DFKI OT Data
Speech database for the OT Turkish TTS voices in MaryTTS.
Data format
Audio
The audio data is provided in the losslessly compressed FLAC format, which can be played by a myriad of software, including Praat. The speaker was recorded at a 44.1 kHz sampling rate, 16 bits per sample, in mono. No filters of any sort have been applied to this raw data.
Phonetic segmentation
Annotations are provided as a single YAML file. It contains a list of utterances, each of which consists of
- a prompt code (file basename),
- the utterance text,
- the recording date,
- utterance start and end times (in seconds) in the FLAC file,
- the phonetic segments (obtained using the eHMM tool from FestVox 2.1), each of which has
- a label (based on SAMPA,
_
denotes silence), and - its duration (in seconds)
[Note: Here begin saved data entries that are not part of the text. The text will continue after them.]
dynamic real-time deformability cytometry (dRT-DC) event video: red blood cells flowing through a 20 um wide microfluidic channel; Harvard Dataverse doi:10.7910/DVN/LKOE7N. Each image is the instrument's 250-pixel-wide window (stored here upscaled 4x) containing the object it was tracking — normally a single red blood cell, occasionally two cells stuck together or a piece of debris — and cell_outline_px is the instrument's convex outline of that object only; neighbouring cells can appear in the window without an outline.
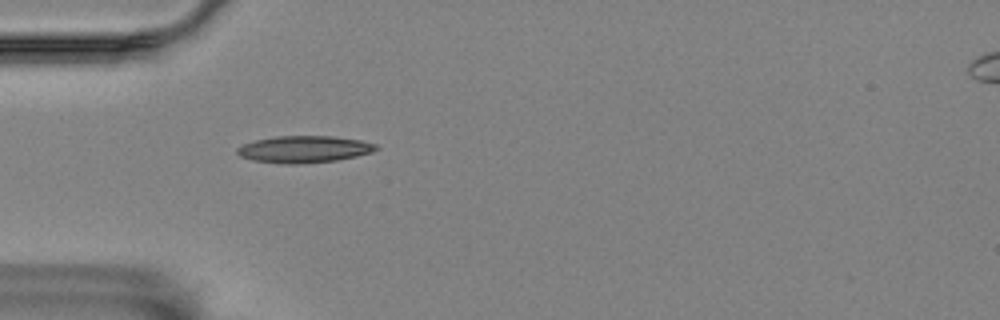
{"species": "Egyptian fruit bat (a non-hibernating species)", "species_latin": "Rousettus aegyptiacus", "temperature_condition": "room temperature", "stored_images_in_passage": 5, "camera_frame_rate_fps": 3000, "um_per_image_px": 0.085, "animal": {"sex": "female"}, "frame": {"image": 1, "passage_image": 5, "time_ms": 1.333, "image_size_px": [1000, 320], "cell_outline_px": [[380, 148], [372, 152], [356, 156], [336, 160], [296, 164], [288, 164], [252, 160], [240, 156], [236, 152], [236, 148], [244, 144], [256, 140], [276, 136], [332, 136], [360, 140], [376, 144]], "centroid_in_image_um": [25.85, 12.68], "position_along_channel_um": 59.1, "area_um2": 21.62}}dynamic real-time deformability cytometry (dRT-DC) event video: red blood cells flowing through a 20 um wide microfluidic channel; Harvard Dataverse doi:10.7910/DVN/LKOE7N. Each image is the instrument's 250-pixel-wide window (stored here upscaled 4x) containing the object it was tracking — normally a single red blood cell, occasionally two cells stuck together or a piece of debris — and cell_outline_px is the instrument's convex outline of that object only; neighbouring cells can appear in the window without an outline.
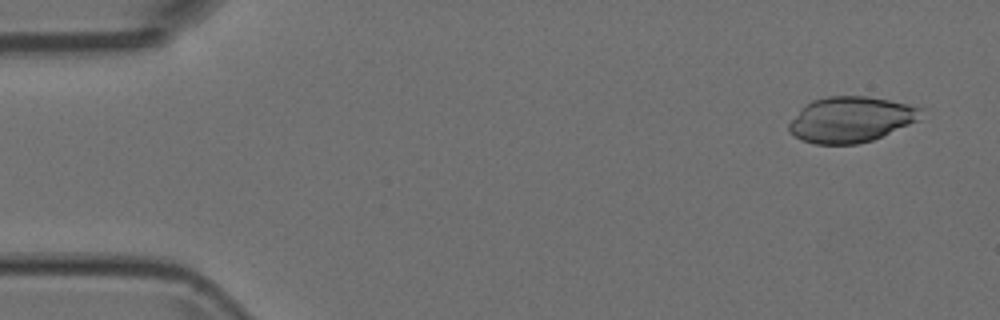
{"species": "Egyptian fruit bat (a non-hibernating species)", "species_latin": "Rousettus aegyptiacus", "temperature_condition": "room temperature", "stored_images_in_passage": 4, "camera_frame_rate_fps": 3000, "um_per_image_px": 0.085, "animal": {"sex": "female"}, "frame": {"image": 1, "passage_image": 1, "time_ms": 0.0, "image_size_px": [1000, 320], "cell_outline_px": [[928, 108], [920, 120], [872, 140], [856, 144], [816, 144], [804, 140], [796, 136], [788, 128], [788, 124], [812, 100], [828, 96], [868, 96]], "centroid_in_image_um": [72.43, 10.14], "position_along_channel_um": 12.6, "area_um2": 34.91}}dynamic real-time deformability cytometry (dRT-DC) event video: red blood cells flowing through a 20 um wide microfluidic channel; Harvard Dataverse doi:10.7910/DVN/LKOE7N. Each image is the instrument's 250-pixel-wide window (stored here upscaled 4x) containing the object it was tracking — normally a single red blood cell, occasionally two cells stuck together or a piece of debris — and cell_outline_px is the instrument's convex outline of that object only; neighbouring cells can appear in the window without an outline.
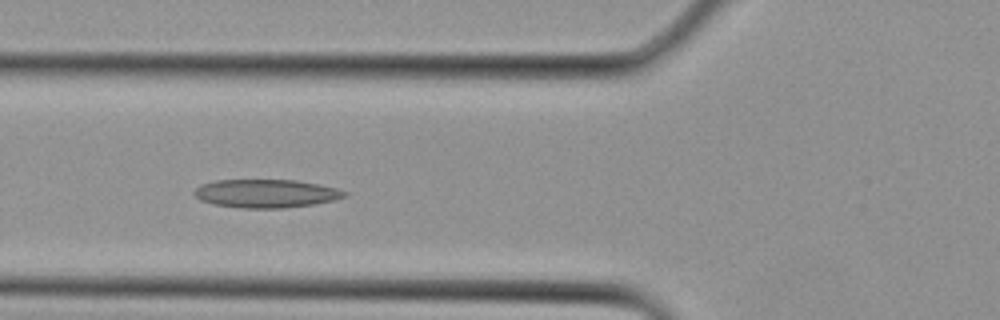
{"species": "Egyptian fruit bat (a non-hibernating species)", "species_latin": "Rousettus aegyptiacus", "temperature_condition": "cold", "stored_images_in_passage": 24, "camera_frame_rate_fps": 3000, "um_per_image_px": 0.085, "animal": {"sex": "female"}, "frame": {"image": 1, "passage_image": 5, "time_ms": 1.333, "image_size_px": [1000, 320], "cell_outline_px": [[348, 196], [332, 200], [312, 204], [284, 208], [240, 208], [216, 204], [200, 200], [192, 192], [200, 184], [216, 180], [296, 180], [336, 188], [348, 192]], "centroid_in_image_um": [22.59, 16.44], "position_along_channel_um": 103.2, "area_um2": 24.68}}
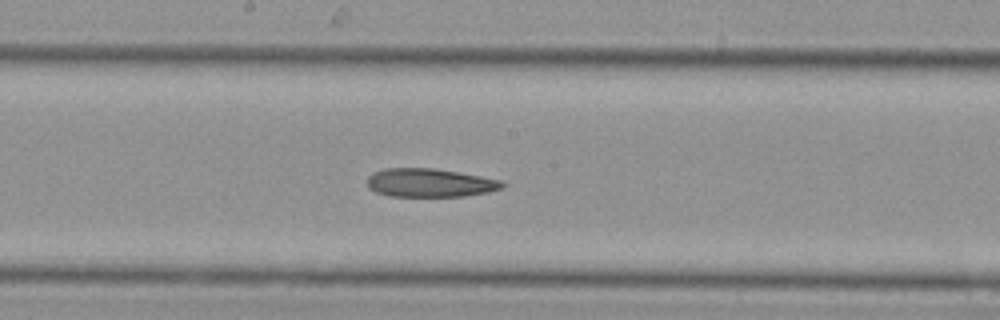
{"frame": {"image": 2, "passage_image": 10, "time_ms": 3.0, "image_size_px": [1000, 320], "cell_outline_px": [[504, 188], [488, 192], [464, 196], [388, 196], [376, 192], [368, 188], [368, 176], [372, 172], [384, 168], [432, 168], [480, 176], [500, 180], [504, 184]], "centroid_in_image_um": [36.5, 15.54], "position_along_channel_um": 211.7, "area_um2": 22.37}}
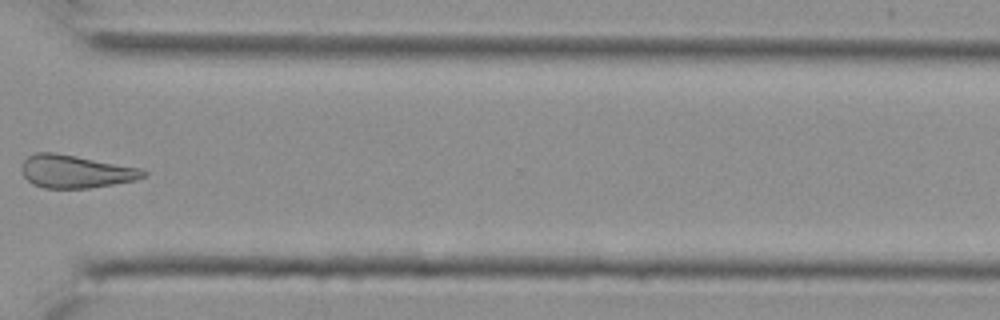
{"frame": {"image": 3, "passage_image": 17, "time_ms": 5.333, "image_size_px": [1000, 320], "cell_outline_px": [[148, 176], [136, 180], [88, 188], [44, 188], [32, 184], [24, 176], [20, 168], [24, 160], [28, 156], [36, 152], [52, 152], [76, 156], [140, 168], [148, 172]], "centroid_in_image_um": [6.42, 14.58], "position_along_channel_um": 364.2, "area_um2": 23.29}}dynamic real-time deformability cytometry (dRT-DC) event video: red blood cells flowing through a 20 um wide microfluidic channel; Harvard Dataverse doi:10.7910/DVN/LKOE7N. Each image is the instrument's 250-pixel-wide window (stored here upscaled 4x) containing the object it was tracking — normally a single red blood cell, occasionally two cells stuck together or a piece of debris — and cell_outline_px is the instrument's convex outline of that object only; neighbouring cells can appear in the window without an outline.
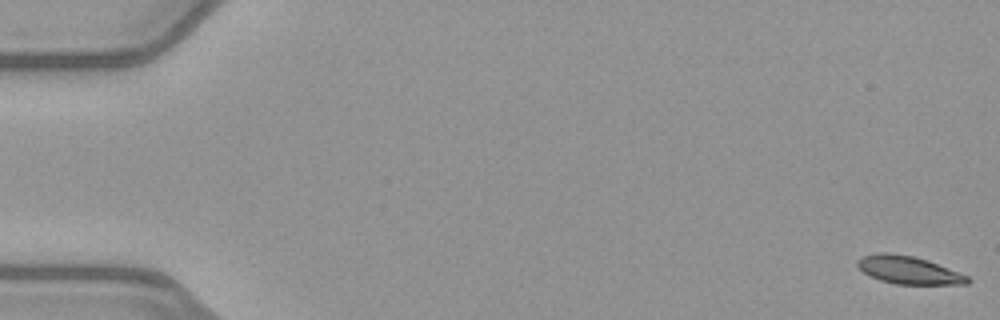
{"species": "common noctule bat (a hibernating species)", "species_latin": "Nyctalus noctula", "temperature_condition": "warm", "stored_images_in_passage": 52, "camera_frame_rate_fps": 3000, "um_per_image_px": 0.085, "animal": {"sex": "female", "body_mass_g": 21.9}, "frame": {"image": 1, "passage_image": 1, "time_ms": 0.0, "image_size_px": [1000, 320], "cell_outline_px": [[972, 280], [968, 284], [896, 284], [880, 280], [864, 272], [856, 264], [856, 260], [860, 256], [876, 252], [888, 252], [912, 256], [928, 260], [968, 276]], "centroid_in_image_um": [77.21, 22.94], "position_along_channel_um": 7.8, "area_um2": 17.86}}
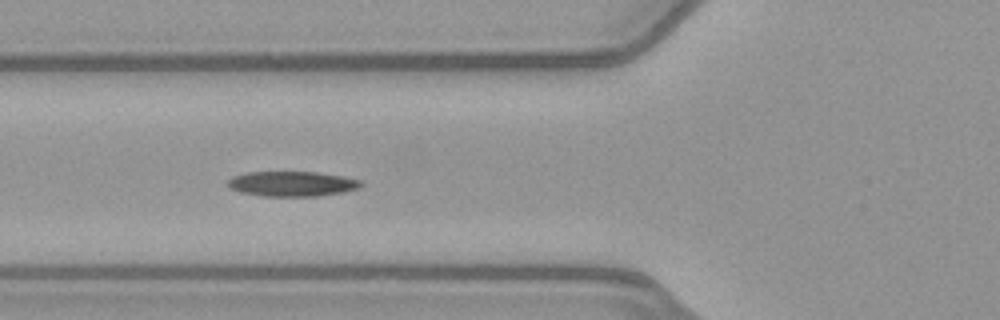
{"frame": {"image": 2, "passage_image": 20, "time_ms": 6.333, "image_size_px": [1000, 320], "cell_outline_px": [[364, 184], [360, 188], [344, 192], [316, 196], [260, 196], [240, 192], [228, 188], [228, 180], [232, 176], [248, 172], [316, 172], [340, 176], [360, 180]], "centroid_in_image_um": [24.8, 15.63], "position_along_channel_um": 101.0, "area_um2": 19.48}}
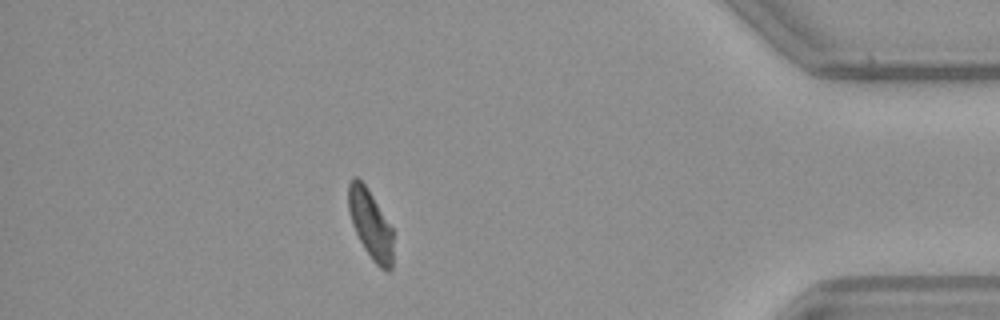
{"frame": {"image": 3, "passage_image": 46, "time_ms": 15.0, "image_size_px": [1000, 320], "cell_outline_px": [[392, 268], [388, 272], [380, 268], [372, 260], [364, 248], [352, 224], [348, 208], [348, 184], [352, 176], [356, 176], [364, 184], [372, 196], [392, 228]], "centroid_in_image_um": [31.47, 19.07], "position_along_channel_um": 403.7, "area_um2": 17.74}, "authors_computed_cell_mechanics": {"area_um2": 18.9873, "velocity_mm_per_s": 3.9992, "shape_relaxation_time_tau1_ms": 4.2237, "shape_relaxation_time_tau2_ms": 2.7673, "deformation_change_tau1": 0.1319, "deformation_change_tau2": 0.0793}}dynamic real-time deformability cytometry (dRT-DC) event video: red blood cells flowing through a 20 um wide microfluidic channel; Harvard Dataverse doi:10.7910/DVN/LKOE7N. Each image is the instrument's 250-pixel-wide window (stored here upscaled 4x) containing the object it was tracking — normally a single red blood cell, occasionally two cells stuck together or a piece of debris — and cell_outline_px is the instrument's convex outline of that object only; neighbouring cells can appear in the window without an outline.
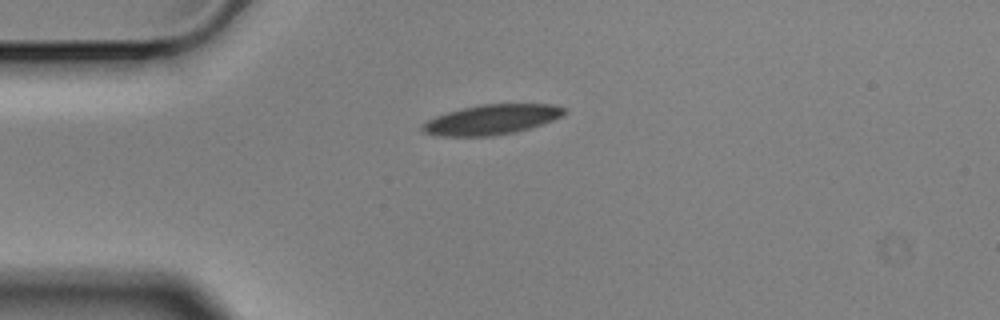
{"species": "Egyptian fruit bat (a non-hibernating species)", "species_latin": "Rousettus aegyptiacus", "temperature_condition": "cold", "stored_images_in_passage": 1, "camera_frame_rate_fps": 3000, "um_per_image_px": 0.085, "animal": {"sex": "male"}, "frame": {"image": 1, "passage_image": 1, "time_ms": 0.0, "image_size_px": [1000, 320], "cell_outline_px": [[568, 112], [552, 120], [516, 132], [492, 136], [436, 136], [424, 132], [420, 128], [428, 120], [436, 116], [460, 108], [480, 104], [552, 104], [568, 108]], "centroid_in_image_um": [41.79, 10.16], "position_along_channel_um": 43.2, "area_um2": 24.74}}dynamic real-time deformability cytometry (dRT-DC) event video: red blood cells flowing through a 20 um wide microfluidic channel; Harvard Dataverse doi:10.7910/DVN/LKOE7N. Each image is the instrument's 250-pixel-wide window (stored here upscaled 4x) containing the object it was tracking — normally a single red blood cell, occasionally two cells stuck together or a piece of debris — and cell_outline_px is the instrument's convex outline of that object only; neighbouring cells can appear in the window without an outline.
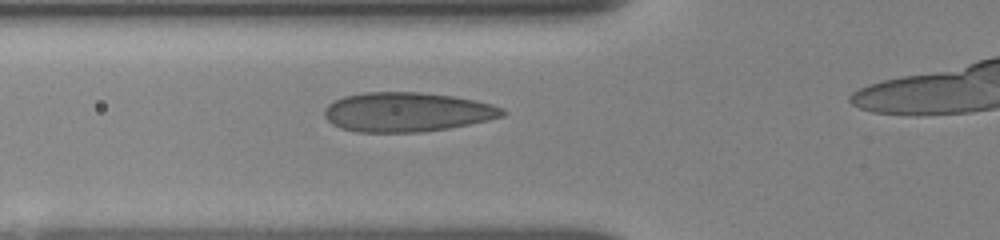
{"species": "human", "species_latin": "Homo sapiens", "temperature_condition": "room temperature", "stored_images_in_passage": 13, "camera_frame_rate_fps": 3000, "um_per_image_px": 0.085, "donor": {"sex": "female"}, "frame": {"image": 1, "passage_image": 8, "time_ms": 3.333, "image_size_px": [1000, 240], "cell_outline_px": [[508, 112], [504, 116], [488, 120], [448, 128], [420, 132], [356, 132], [340, 128], [332, 124], [324, 116], [324, 108], [328, 104], [344, 96], [364, 92], [420, 92], [452, 96], [476, 100], [492, 104], [504, 108]], "centroid_in_image_um": [34.6, 9.52], "position_along_channel_um": 91.2, "area_um2": 41.04}}
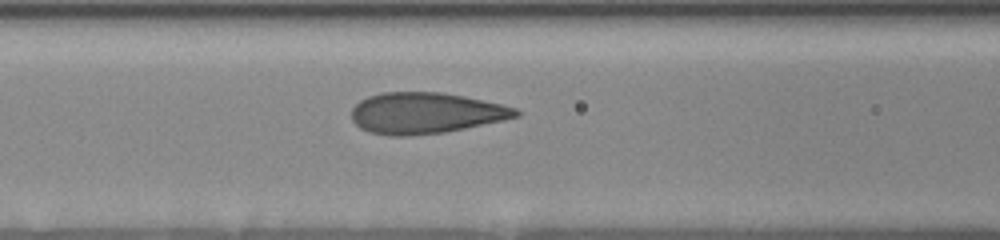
{"frame": {"image": 2, "passage_image": 10, "time_ms": 4.333, "image_size_px": [1000, 240], "cell_outline_px": [[520, 116], [504, 120], [444, 132], [412, 136], [388, 136], [368, 132], [360, 128], [352, 120], [352, 108], [360, 100], [368, 96], [384, 92], [440, 92], [464, 96], [500, 104], [516, 108], [520, 112]], "centroid_in_image_um": [36.15, 9.62], "position_along_channel_um": 130.5, "area_um2": 39.36}}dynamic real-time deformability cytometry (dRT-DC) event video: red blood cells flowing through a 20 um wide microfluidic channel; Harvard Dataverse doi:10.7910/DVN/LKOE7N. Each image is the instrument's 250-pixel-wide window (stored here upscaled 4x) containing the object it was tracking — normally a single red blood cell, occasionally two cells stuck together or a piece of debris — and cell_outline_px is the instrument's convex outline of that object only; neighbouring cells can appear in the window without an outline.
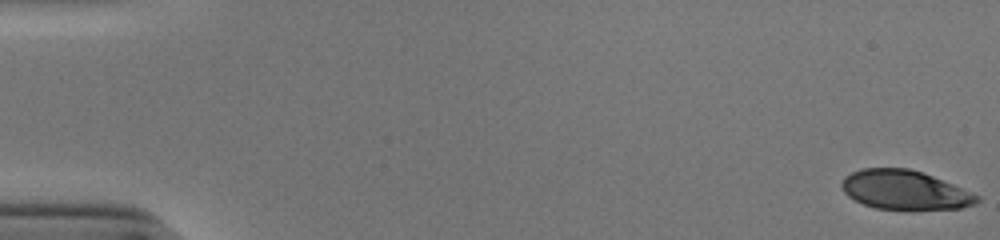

- a label (based on SAMPA,
For example,
- prompt: ot0798
text: Resim ticaretine başladı.
date: 2009-07-10T07:32:17Z
start: 4553.4053741500
end: 4556.6553741500
segments:
- { lab: _, dur: 0.324969 }
- { lab: r, dur: 0.1 }
- { lab: e, dur: 0.1 }
- { lab: s, dur: 0.135 }
- { lab: I, dur: 0.035 }
- { lab: m, dur: 0.08 }
- { lab: t, dur: 0.095 }
- { lab: I, dur: 0.05 }
- { lab: dZ, dur: 0.115 }
- { lab: a, dur: 0.11 }
- { lab: r, dur: 0.025 }
- { lab: e, dur: 0.065 }
- { lab: t, dur: 0.125 }
- { lab: I, dur: 0.025 }
- { lab: n, dur: 0.035 }
- { lab: e, dur: 0.07 }
- { lab: b, dur: 0.065 }
- { lab: a, dur: 0.12 }
- { lab: S, dur: 0.18 }
- { lab: l, dur: 0.015 }
- { lab: a, dur: 0.06 }
- { lab: d, dur: 0.07 }
- { lab: '@', dur: 0.17 }
- { lab: _, dur: 0.595 }
Extracting the data
Prerequisites
Java 8 (or later) and SoX must be installed.
Assembling the data
The data processing is delegated to Gradle and the FLAML plugin.
To download and extract all data, run
./gradlew downloadAudio extractTextFiles extractLabFiles extractWavFiles
See the FLAML plugin documentation for details.
To prepare the data for distribution, run
./gradlew assemble
Copyright and license
Copyright 2009 DFKI GmbH.
This work is licensed under a Creative Commons Attribution-NonCommercial-ShareAlike 4.0 International License.